Ian Haydn Smith’s Movie Star Chronicles: A Visual History of the World’s Greatest Movie Stars (Buffalo, NY: Firefly Books, 2015.) is a beautifully illustrated, 576-page, pseudo-film reference book reminiscent of Joel Finler’s 1988 coffee-table tome, The Hollywood Story.
Categories such as “The Musical Star,” “Stars of the Martial Arts World,” “The Star as Superhero,” “Movie Clowns,” and “Screen Sirens” are interspersed with one or two-page biographies of international stars from Amy Adams to Zhag Ziyi. At the bottom of each star’s page is a timeline identifying key movies, awards and genres in which the star appeared. At the top of the page are grosses for select films and color-coded bars that identify the star’s oeuvre(s), e.g., femme fatale, superhero, girl next door, charmer, clown, dancer. In short, there are plenty of facts as well as insight into a particular star’s career. The oft-neglected Joseph Cotten and Richard Widmark get their due. Janet Leigh, usually identified only with Psycho, receives a comprehensive career evaluation.
However, even though the author notes in his introduction that this “is not an exhaustive encyclopedia of every star that has graced the screen,” rather a tapestry, there are mind-boggling omissions. Many of the stars left out should replace those who are included. Robert Pattinson but not Robert Taylor? Claudia Cardinale but not Gina Lollobrigida? Also missing are Irene Dunne, Susan Hayward, Ronald Colman, Jean Arthur, Myrna Loy, Gene Tierney, Ray Milland, Randolph Scott, Greer Garson, Leslie Howard, Wallace Beery, Alice Faye, William Powell, Fredric March, Joel McCrea, Jennifer Jones, Jeff Chandler, Victor Mature, Rex Harrison, John Garfield, Ida Lupino, Tyrone Power, Norma Shearer, and this is positively astonishing—Elizabeth Taylor! Doesn’t Liz, like Marilyn, embody the concept, “movie star”? Joan Fontaine gets a page, but her double-Academy Award-winning sister Olivia de Havilland is only identified as her sibling. Merely noted in passing are Glenn Ford and Dana Andrews. Character actors get a nod, but the greatest character and supporting actor (3 Academy Awards; a decades-long career) is not mentioned at all: Walter Brennan.
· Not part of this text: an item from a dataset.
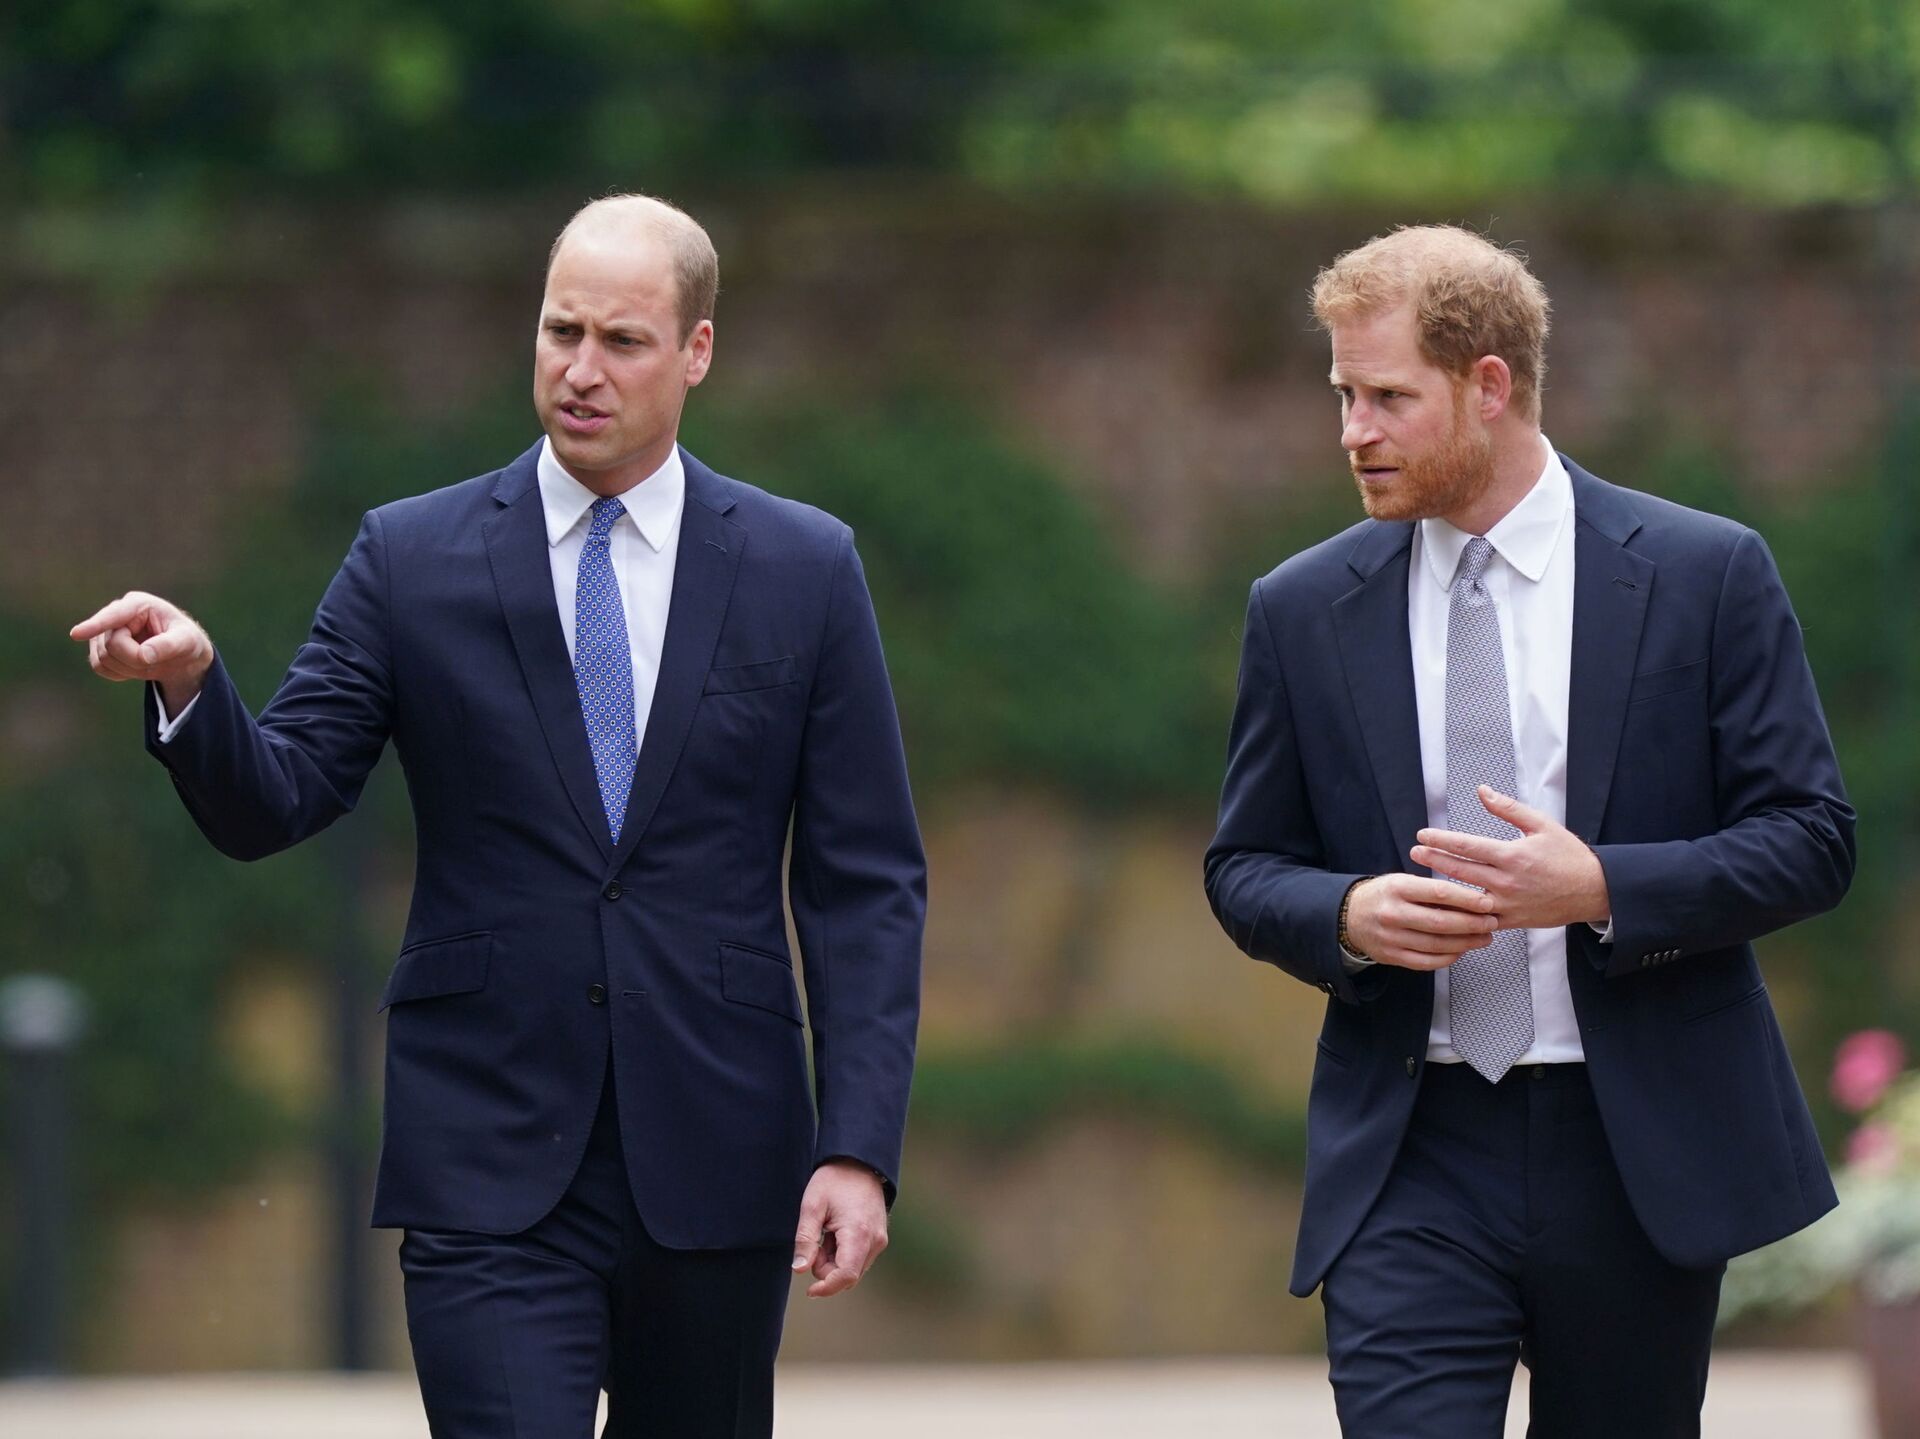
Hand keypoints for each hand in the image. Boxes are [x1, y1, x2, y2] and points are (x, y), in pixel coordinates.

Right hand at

Although older, an alternative, large, and engrossing history of film is Chronicle of the Cinema (Dorling Kindersley, 1995, rev. ed. 1997). Even though The American Film Institute’s rankings of stars and the best of particular genres have been suspect, The American Film Institute Desk Reference (Dorling Kindersley, 2002) is an admirable survey.